Erez Galonska - Founder & CEO, Infarm
Founded in 2013 by Osnat Michaeli and the brothers Erez and Guy Galonska, Infarm combines highly efficient vertical farms with IoT technologies and machine learning, to offer an alternative food system that is resilient, transparent, and affordable. The company distributes its smart modular farms throughout the urban environment to grow fresh produce for the city’s inhabitants. Infarm has raised more than $300 million and employs more than 600 people.
On sales strategy:
I’m not a great believer in reaching out. We work 100% from inbound leads. This works because our product itself is so phenomenal--so outstanding. You can literally taste it! And when you see our farms, you feel like “Wow. The future is right here.” So for us, the challenge isn’t generating leads, it’s converting them into paying customers.

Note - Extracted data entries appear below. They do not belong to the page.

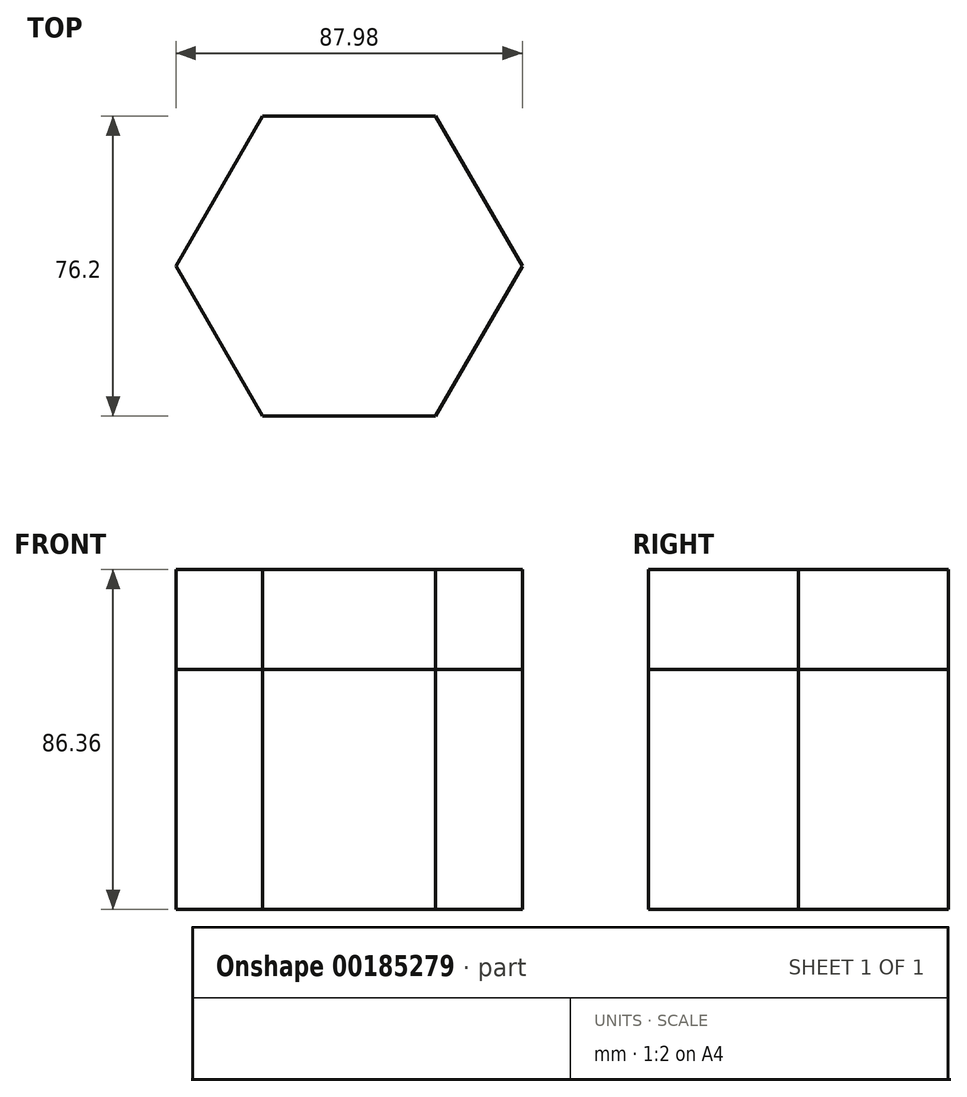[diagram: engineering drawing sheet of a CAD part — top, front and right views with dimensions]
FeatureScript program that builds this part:
annotation { "Feature Type Name" : "Feature", "Feature Type Description" : "" }
export const myFeature = defineFeature(function(context is Context, id is Id, definition is map)
    precondition{}
    {
        {
            var Q0;
            Q0=qCreatedBy(makeId("Top.planeOp"),FACE);
            var sketch = newSketch(context, id + "F0", { "sketchPlane" : qUnion([Q0])});
            skCircle(sketch, "E0.cCircle", {"center": v(0, 0) * mm, "radius": 38.1 * mm, "construction": true});
            skLineSegment(sketch, "E0.0", {"start": v(-22, 38.1) * mm, "end": v(22, 38.1) * mm});
            skLineSegment(sketch, "E0.1", {"start": v(22, 38.1) * mm, "end": v(44, 0) * mm});
            skLineSegment(sketch, "E0.2", {"start": v(44, 0) * mm, "end": v(22, -38.1) * mm});
            skLineSegment(sketch, "E0.3", {"start": v(22, -38.1) * mm, "end": v(-22, -38.1) * mm});
            skLineSegment(sketch, "E0.4", {"start": v(-22, -38.1) * mm, "end": v(-44, 0) * mm});
            skLineSegment(sketch, "E0.5", {"start": v(-44, 0) * mm, "end": v(-22, 38.1) * mm});
            skPoint(sketch, "E0.0.midPoint", {"position": v(0, 38.1) * mm});
            skSolve(sketch);
        }
        {
            var Q0;
            Q0 = qSketchRegion(id + "F0", true);
            extrude(context, id + "F1", {"entities" : qUnion([Q0]), "depth" : 60.96 * mm});
        }
        {
            var Q0;
            Q0=makeQuery(id+"F1.opExtrude","CAP_FACE",FACE,{"disambiguationData":[OSD([sQuery(id+"F0.wireOp",EDGE,"E0.0"),sQuery(id+"F0.wireOp",EDGE,"E0.1"),sQuery(id+"F0.wireOp",EDGE,"E0.2"),sQuery(id+"F0.wireOp",EDGE,"E0.3"),sQuery(id+"F0.wireOp",EDGE,"E0.4"),sQuery(id+"F0.wireOp",EDGE,"E0.5")])],"isStart":false});
            extrude(context, id + "F2", {"entities" : qUnion([Q0]), "depth" : 25.4 * mm});
        }
    });
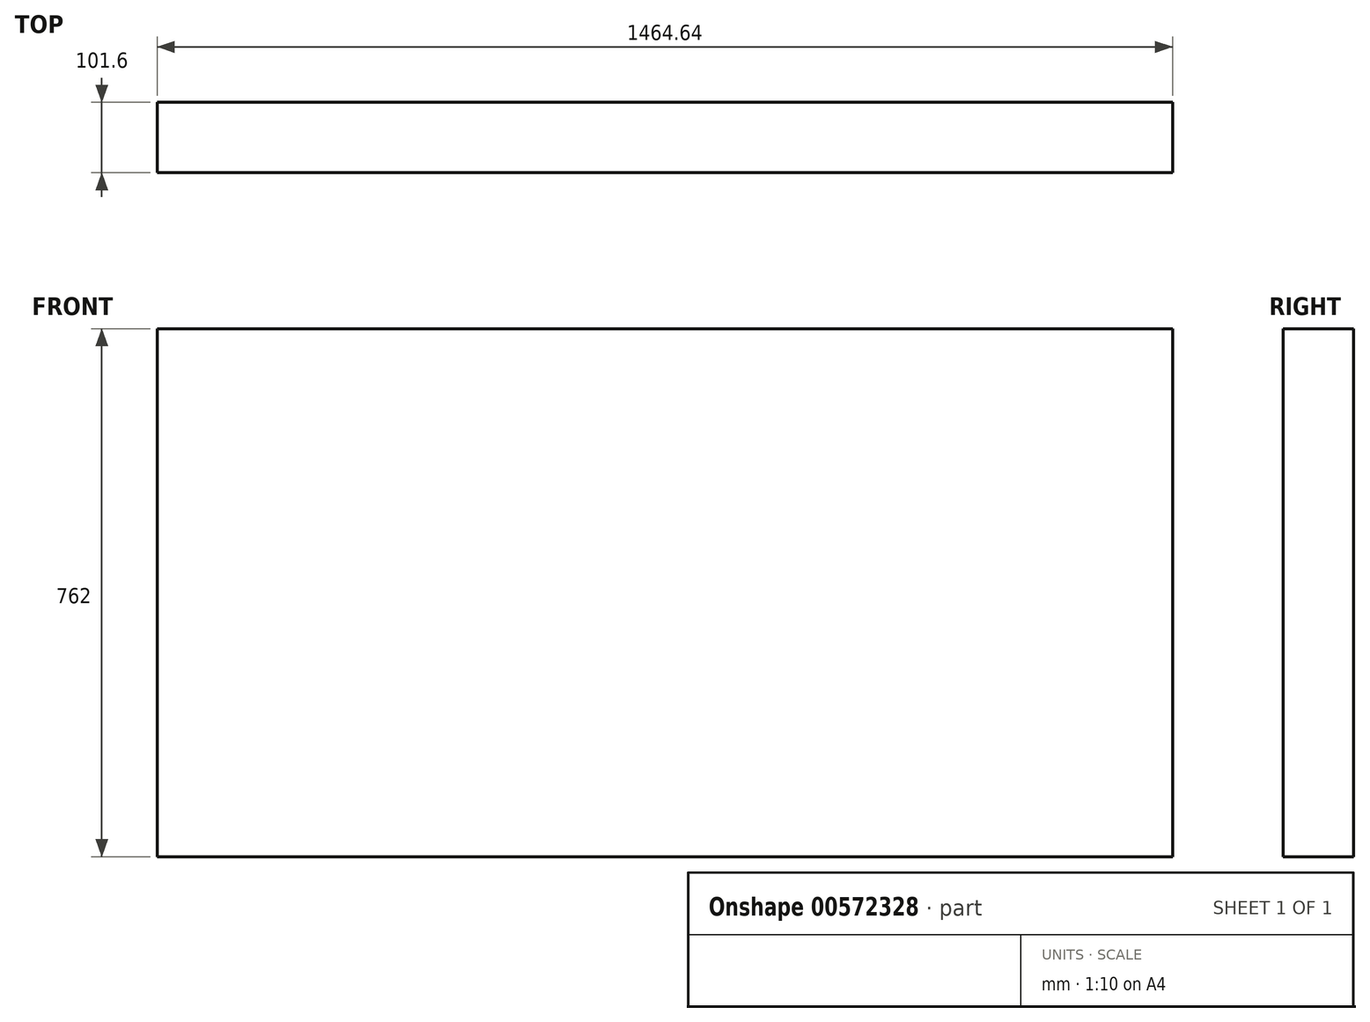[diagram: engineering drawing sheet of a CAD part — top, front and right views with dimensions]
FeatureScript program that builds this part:
annotation { "Feature Type Name" : "Feature", "Feature Type Description" : "" }
export const myFeature = defineFeature(function(context is Context, id is Id, definition is map)
    precondition{}
    {
        {
            var Q0;
            Q0=qCreatedBy(makeId("Front.planeOp"),FACE);
            var sketch = newSketch(context, id + "F0", { "sketchPlane" : qUnion([Q0])});
            skLineSegment(sketch, "E0.bottom", {"start": v(0, 0) * mm, "end": v(-1464.64, 0) * mm});
            skLineSegment(sketch, "E0.top", {"start": v(0, 762) * mm, "end": v(-1464.64, 762) * mm});
            skLineSegment(sketch, "E0.left", {"start": v(0, 0) * mm, "end": v(0, 762) * mm});
            skLineSegment(sketch, "E0.right", {"start": v(-1464.64, 0) * mm, "end": v(-1464.64, 762) * mm});
            skSolve(sketch);
        }
        {
            var Q0;
            Q0 = qSketchRegion(id + "F0", true);
            extrude(context, id + "F1", {"entities" : qUnion([Q0]), "depth" : 101.6 * mm, "offsetDistance" : 25.4 * mm});
        }
    });
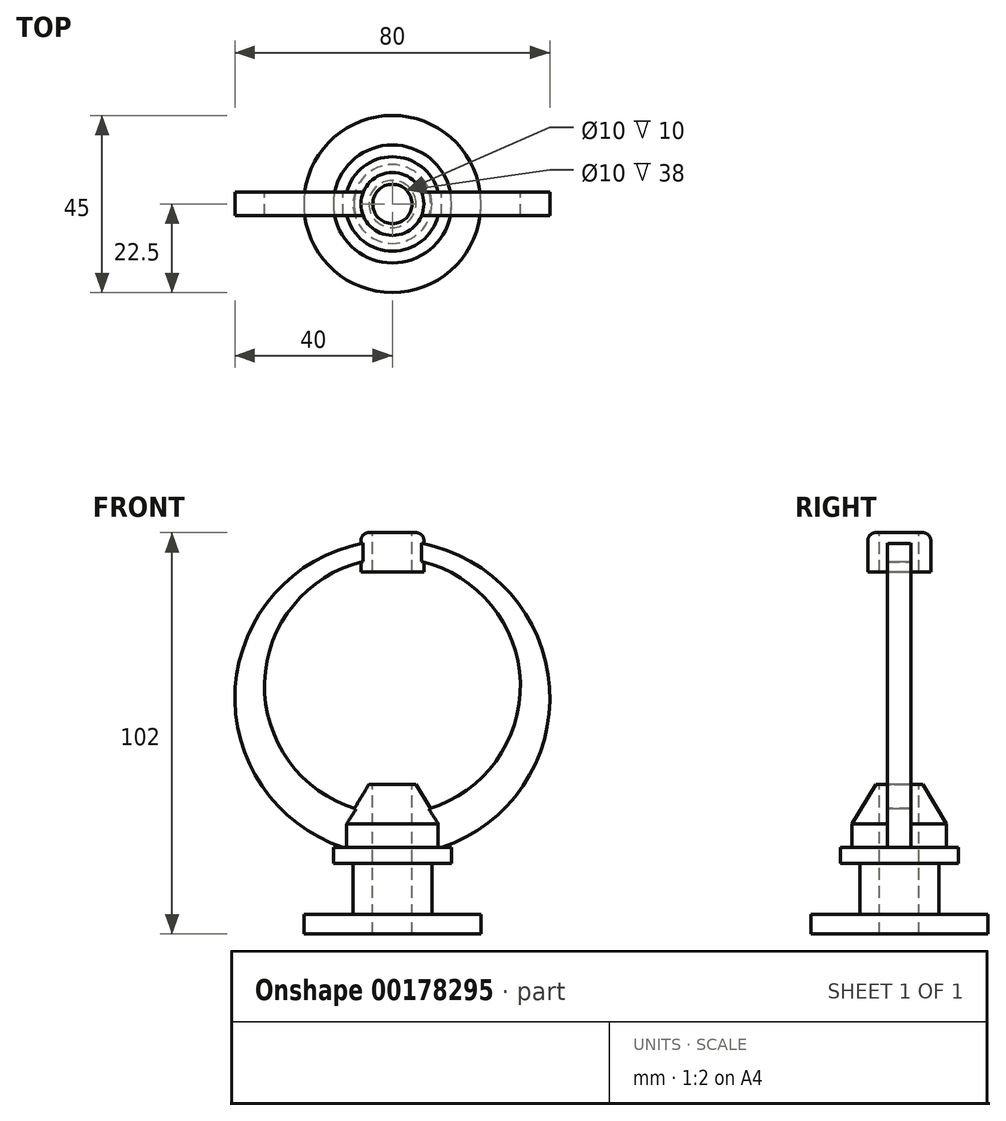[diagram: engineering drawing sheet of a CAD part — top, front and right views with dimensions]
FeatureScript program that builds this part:
annotation { "Feature Type Name" : "Feature", "Feature Type Description" : "" }
export const myFeature = defineFeature(function(context is Context, id is Id, definition is map)
    precondition{}
    {
        {
            var Q0;
            Q0=qCreatedBy(makeId("Front.planeOp"),FACE);
            var sketch = newSketch(context, id + "F0", { "sketchPlane" : qUnion([Q0])});
            skLineSegment(sketch, "E0", {"start": v(0, -25.67) * mm, "end": v(0, 83.17) * mm, "construction": true});
            skLineSegment(sketch, "E1", {"start": v(0, 0) * mm, "end": v(22.5, 0) * mm});
            skLineSegment(sketch, "E2", {"start": v(22.5, 0) * mm, "end": v(22.5, 5) * mm});
            skLineSegment(sketch, "E3", {"start": v(22.5, 5) * mm, "end": v(10, 5) * mm});
            skLineSegment(sketch, "E4", {"start": v(10, 5) * mm, "end": v(10, 18) * mm});
            skLineSegment(sketch, "E5", {"start": v(10, 18) * mm, "end": v(15, 18) * mm});
            skLineSegment(sketch, "E6", {"start": v(15, 18) * mm, "end": v(15, 22) * mm});
            skLineSegment(sketch, "E7", {"start": v(15, 22) * mm, "end": v(12, 22) * mm});
            skLineSegment(sketch, "E8", {"start": v(12, 22) * mm, "end": v(12, 28) * mm});
            skLineSegment(sketch, "E9", {"start": v(12, 28) * mm, "end": v(6, 38) * mm});
            skLineSegment(sketch, "E10", {"start": v(6, 38) * mm, "end": v(0, 38) * mm});
            skLineSegment(sketch, "E11", {"start": v(0, 38) * mm, "end": v(0, 0) * mm});
            skSolve(sketch);
        }
        {
            var Q0;
            Q0=qSketchRegion(id+"F0",true);
            var Q1;
            Q1=sQuery(id+"F0.wireOp",EDGE,"E0");
            revolve(context, id + "F1", {"entities" : qUnion([Q0]), "axis" : qUnion([Q1]), "revolveType" : RevolveType.FULL});
        }
        {
            var Q0;
            Q0=qCreatedBy(makeId("Front.planeOp"),FACE);
            var sketch = newSketch(context, id + "F2", { "sketchPlane" : qUnion([Q0])});
            skCircle(sketch, "E12", {"center": v(0, 60) * mm, "radius": 40 * mm});
            skCircle(sketch, "E13", {"center": v(0, 63) * mm, "radius": 32.5 * mm});
            skSolve(sketch);
        }
        {
            var Q0;
            Q0=qSketchRegion(id+"F2",true);
            extrude(context, id + "F3", {"entities" : qUnion([Q0]), "operationType" : NewBodyOperationType.ADD, "depth" : 6 * mm, "symmetric" : true});
        }
        {
            var Q0;
            Q0=qCreatedBy(makeId("Front.planeOp"),FACE);
            var sketch = newSketch(context, id + "F4", { "sketchPlane" : qUnion([Q0])});
            skLineSegment(sketch, "E14", {"start": v(0, 104.1) * mm, "end": v(0, 84.9) * mm, "construction": true});
            skLineSegment(sketch, "E15.bottom", {"start": v(0, 102) * mm, "end": v(8, 102) * mm});
            skLineSegment(sketch, "E15.top", {"start": v(0, 92) * mm, "end": v(8, 92) * mm});
            skLineSegment(sketch, "E15.left", {"start": v(0, 102) * mm, "end": v(0, 92) * mm});
            skLineSegment(sketch, "E15.right", {"start": v(8, 102) * mm, "end": v(8, 92) * mm});
            skSolve(sketch);
        }
        {
            var Q0;
            Q0=qSketchRegion(id+"F4",true);
            var Q1;
            Q1=sQuery(id+"F4.wireOp",EDGE,"E14");
            revolve(context, id + "F5", {"operationType" : NewBodyOperationType.ADD, "entities" : qUnion([Q0]), "axis" : qUnion([Q1]), "revolveType" : RevolveType.FULL});
        }
        {
            var Q0;
            Q0=makeQuery(id+"F5.opRevolve","SWEPT_FACE",FACE,{"disambiguationData":[OSD([sQuery(id+"F4.wireOp",EDGE,"E15.bottom")])]});
            var sketch = newSketch(context, id + "F6", { "sketchPlane" : qUnion([Q0])});
            skCircle(sketch, "E16", {"center": v(0, 0) * mm, "radius": 5 * mm});
            skSolve(sketch);
        }
        {
            var Q0;
            Q0=qSketchRegion(id+"F6",true);
            extrude(context, id + "F7", {"entities" : qUnion([Q0]), "operationType" : NewBodyOperationType.REMOVE, "endBound" : BoundingType.THROUGH_ALL, "oppositeDirection" : true, "depth" : 25 * mm});
        }
        {
            var Q0;
            Q0=makeQuery(id+"F5.opRevolve","SWEPT_EDGE",EDGE,{"disambiguationData":[OSD([sQuery(id+"F4.wireOp",EDGE,"E15.bottom"),sQuery(id+"F4.wireOp",EDGE,"E15.right")])]});
            fillet(context, id + "F8", {"entities" : qUnion([Q0]), "radius" : 2 * mm, "tangentPropagation" : true, "allowEdgeOverflow" : false});
        }
    });
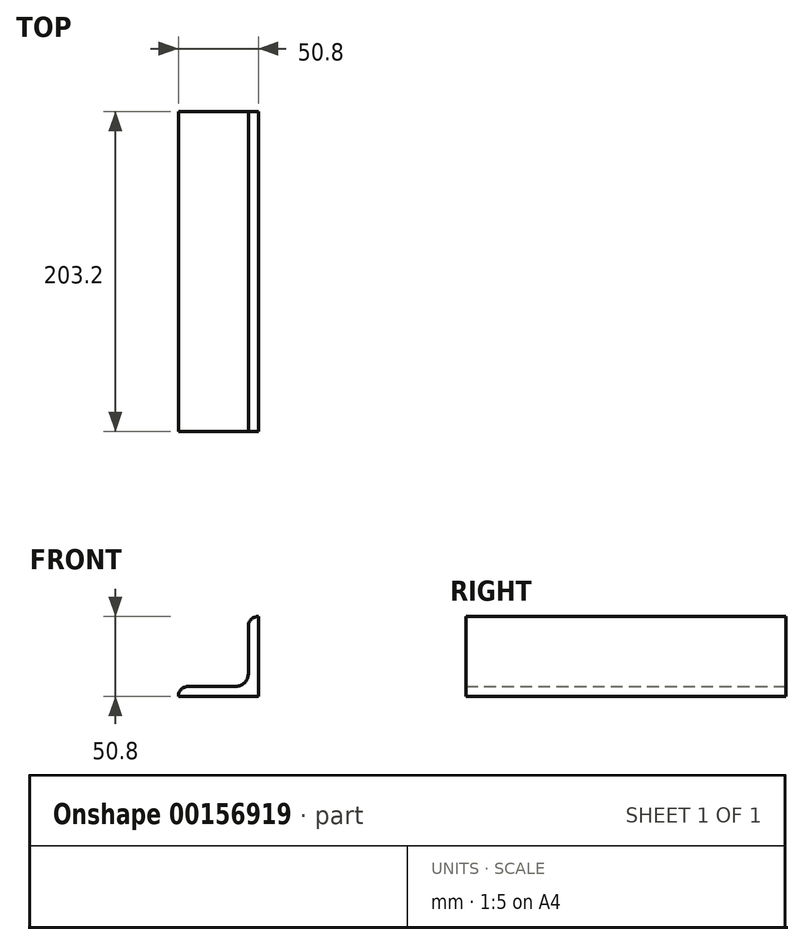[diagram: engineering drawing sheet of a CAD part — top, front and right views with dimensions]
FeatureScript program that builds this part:
annotation { "Feature Type Name" : "Feature", "Feature Type Description" : "" }
export const myFeature = defineFeature(function(context is Context, id is Id, definition is map)
    precondition{}
    {
        {
            var Q0;
            Q0=qCreatedBy(makeId("Front.planeOp"),FACE);
            var sketch = newSketch(context, id + "F0", { "sketchPlane" : qUnion([Q0])});
            skLineSegment(sketch, "E0", {"start": v(0, 0) * mm, "end": v(50.8, 0) * mm});
            skLineSegment(sketch, "E1", {"start": v(50.8, 0) * mm, "end": v(50.8, 50.8) * mm});
            skLineSegment(sketch, "E2", {"start": v(0, 0) * mm, "end": v(0, 0) * mm});
            skLineSegment(sketch, "E3", {"start": v(50.8, 50.8) * mm, "end": v(50.8, 50.8) * mm});
            skLineSegment(sketch, "E4", {"start": v(44.45, 44.45) * mm, "end": v(44.45, 14.29) * mm});
            skLineSegment(sketch, "E5", {"start": v(6.35, 6.35) * mm, "end": v(36.51, 6.35) * mm});
            skPoint(sketch, "E6.visualSharp", {"position": v(44.45, 50.8) * mm});
            skArc(sketch, "E6.filletArc", {"start": v(50.8, 50.8) * mm, "mid": v(46.3, 48.94) * mm, "end": v(44.45, 44.45) * mm});
            skPoint(sketch, "E7.visualSharp", {"position": v(0, 6.35) * mm});
            skArc(sketch, "E7.filletArc", {"start": v(6.35, 6.35) * mm, "mid": v(1.86, 4.5) * mm, "end": v(0, 0) * mm});
            skPoint(sketch, "E8.visualSharp", {"position": v(44.45, 6.35) * mm});
            skArc(sketch, "E8.filletArc", {"start": v(36.51, 6.35) * mm, "mid": v(42.13, 8.67) * mm, "end": v(44.45, 14.29) * mm});
            skSolve(sketch);
        }
        {
            var Q0;
            Q0=makeQuery(id+"F0.imprint","IMPRINT",FACE,{"disambiguationData":[TD([[makeQuery(id+"F0.imprint","IMPRINT",EDGE,{"derivedFrom":sQuery(id+"F0.wireOp",EDGE,"E0")}),1.0]])]});
            extrude(context, id + "F1", {"entities" : qUnion([Q0]), "depth" : 203.2 * mm});
        }
    });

After we passed the very early stage, I felt that it wasn’t appropriate anymore for me as a founder to continue to sell in the day-to-day business. I needed something more scalable: having a professional sales team drive all aspects of the sales process, like setting up contracts with retailers, working with legal and so on, felt like a better recipe for long-term growth..
Our strategy is to enter into long-term relationships with retailers. So at first, we only sell about half of what we could potentially offer, just to get a foot in the door. Then we expand the relationship from there. This strategy allows us to grow much faster.
You need to understand what you are selling beyond your actual product. If your product is good, it will speak for itself--our basil simply tastes the best! But also putting the effort into building and sharing your company's story and values, and painting the big picture of what you want to achieve, will help you stand out in the larger market. People really are buying into the dream.
On the business model:
We decided early on that it wouldn't be a great idea to sell our farms. If we were to go that route, establishing a production and sales channel would be a big investment. We'd have to invite a lot of people into the process to make a decision of that magnitude, potentially involving our board of directors. We were afraid that our focus would no longer be on growing high-quality, fresh and tasty plants. So we said: Let’s forget about the farms as a product and focus on selling the plants. We felt that that is what all of our clients want - the plants themselves, not the farms. This decision alone cut 3 months off the sales cycle.
On the sales process:
In the early days, our sales cycle took 6 to 9 months. Once we had defined and optimized the building blocks of our process, we were able to cut the time from first contact to closure down to 3 months.
Our sales process has 4 stages:
Tasting event. We organize a tasting event for our prospective clients to experience our products. We also invite employees from different parts of the company to the event: buyers, software engineers, designers...to create an amazing tasting experience for our buyers. You might call this approach: "event sales".
Commercial stage. This is a meeting where we present our offering and ask our customers what they want: Which plants from our catalogue? How many? When do they need them to be in the stores? With this information, we can configure our farms based on demand and coordinate the distribution of the plants. It’s a very straightforward step because we have everything ready: our unit economics, the logistics, and studies on quality of our produce, if the customer needs this information as well.
Legal stage. In addition to prospective buyers, the attorneys involved in the sales process typically haven’t experienced our product. In order to pass this most difficult part of the process, we started to consider the lawyers as our clients, too. We’ve created an onboarding process specifically for them, during which we present our overarching vision in addition to our contract model. And it works--lawyers have become our fans!
Implementation stage. After the deal is signed, our operational team sets to work to get the plants ready for the agreed-upon harvest dates.
Emotions and emotional intelligence are a big part of sales. The process itself is important but it's not the fundamental part - to sell is to build relationships, establish a connection and to capture the imagination. The sale is the effect; not the cause. People need to get excited in order to buy.
On cost of sales:
Our cost of sales is negligible in view of the long-term relationships we aim to build with our retail customers. Assuming that these relationships last for at least 3-5 years, we have already signed €400 million worth of client contracts --with just one salesperson.
For us, the cost of capital for the farms is more significant than the cost of sales. This is because our business model to own the farms ourselves and sell the plants needs to be fundable by some kind of debt-based financing.
With our farms and our vision, we aim to create what I call a “Tesla effect”: we sell the produce before we build the farm... And it has worked: infarm customers' demands cover our investment in farms 3 years in advance, which is a great way to raise working capital.
When we started hiring sales people, we didn’t want people who were good at making easy sales, like burglar bars to the people living on the first floor. We wanted the people who could sell burglar bars to the people living on the 7th or 8th floor!